Confident ambiguity allows a clinical decision to be made in the absence of an absolute diagnosis, and the absence of absolute certainty. Classically, you would look at it as a list of possible diagnosis, within your differential, but now you are asked to not just identify the possible biomedical diagnosis but also the psycho-social factors and assume for all of them to be present concurrently with a constant dynamic shift, as well as combined presence, in any given moment (Louis Gifford calls it the “Shopping basket”).

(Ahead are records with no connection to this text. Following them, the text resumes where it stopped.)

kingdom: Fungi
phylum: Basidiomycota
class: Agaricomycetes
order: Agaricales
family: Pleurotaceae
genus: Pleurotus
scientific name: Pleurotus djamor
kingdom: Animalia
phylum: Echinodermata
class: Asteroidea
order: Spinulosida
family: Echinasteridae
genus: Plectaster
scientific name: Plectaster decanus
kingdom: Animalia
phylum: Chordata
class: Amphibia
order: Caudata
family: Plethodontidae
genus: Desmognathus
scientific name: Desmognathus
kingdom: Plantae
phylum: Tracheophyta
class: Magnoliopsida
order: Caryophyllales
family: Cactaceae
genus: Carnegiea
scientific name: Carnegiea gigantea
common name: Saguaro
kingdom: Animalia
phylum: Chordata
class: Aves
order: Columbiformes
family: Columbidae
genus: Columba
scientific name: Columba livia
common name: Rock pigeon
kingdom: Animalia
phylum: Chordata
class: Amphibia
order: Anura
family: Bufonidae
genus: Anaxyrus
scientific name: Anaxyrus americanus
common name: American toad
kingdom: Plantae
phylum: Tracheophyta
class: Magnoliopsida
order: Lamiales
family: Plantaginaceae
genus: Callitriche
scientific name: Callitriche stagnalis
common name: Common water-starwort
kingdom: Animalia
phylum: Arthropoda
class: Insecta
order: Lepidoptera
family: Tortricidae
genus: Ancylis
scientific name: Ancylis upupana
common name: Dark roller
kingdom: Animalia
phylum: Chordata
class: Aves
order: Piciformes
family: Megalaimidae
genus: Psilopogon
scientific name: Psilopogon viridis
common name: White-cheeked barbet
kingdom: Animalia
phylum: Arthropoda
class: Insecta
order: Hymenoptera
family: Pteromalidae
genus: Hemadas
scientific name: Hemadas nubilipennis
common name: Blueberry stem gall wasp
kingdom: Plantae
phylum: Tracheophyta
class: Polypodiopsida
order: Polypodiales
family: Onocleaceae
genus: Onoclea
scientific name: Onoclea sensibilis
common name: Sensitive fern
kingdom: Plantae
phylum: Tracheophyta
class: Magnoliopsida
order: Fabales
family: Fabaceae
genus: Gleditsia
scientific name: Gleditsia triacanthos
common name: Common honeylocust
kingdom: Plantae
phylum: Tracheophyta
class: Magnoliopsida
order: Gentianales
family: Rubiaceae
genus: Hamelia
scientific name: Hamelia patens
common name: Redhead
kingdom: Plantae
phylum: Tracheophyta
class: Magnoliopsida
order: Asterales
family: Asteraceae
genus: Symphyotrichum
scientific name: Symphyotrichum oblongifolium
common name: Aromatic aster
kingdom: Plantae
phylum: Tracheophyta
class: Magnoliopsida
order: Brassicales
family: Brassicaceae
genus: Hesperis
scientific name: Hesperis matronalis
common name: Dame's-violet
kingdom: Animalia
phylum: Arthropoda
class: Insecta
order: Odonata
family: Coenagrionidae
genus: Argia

Research and clinical prediction rules help, but they need a larger framework to address all the concurrent layers of a biopsychosocial model. Personally, I, as well as many others, have been drawn to Ronald Melzack’s work on the neuromatrix at face value to help with developing a constant confident inventory of inputs/outputs  in the biopsychosocial model. At all times, while interacting, assessing, and treating, in the back of my mind I play the “input/output” game, which at first appears challenging, but over time is very re-assuring both for yourself and your patient based on the dynamic nature of the interaction. This same approach has been beneficial with performance enhancement.

Neuromatrix

Melzack, Ronald and Joel Katz. “Pain in the 21st century: The neuromatrix and beyond.”Psychological knowledge in court. Springer US, 2006, 129-148

Every pain experience and every movement dysfunction cannot simply be broken down to single tissue damage, single disease, length tension relationships, muscular imbalance, tissue restriction, or any other musculoskeletal emphasized diagnosis. You must learn to accept the fact that the tests you delivered ,which you so confidently felt were reproducible to a specific tissue or movement pattern, may at least in part be a “neurotag”, a pain and/or movement memory that is driving everything you see and feel.

Microsoft Word - Figure 5

Furthermore, lumping the patient into a primary “psychosocial” driver of pain is a also problem, one cannot ignore sensory input, regardless of whether it is nociception or any other sensory input perceived as a threat.

Pain is complicated, pain is messy, if we don’t treat it as such, you will be lost and you aren’t give the patient everything they need.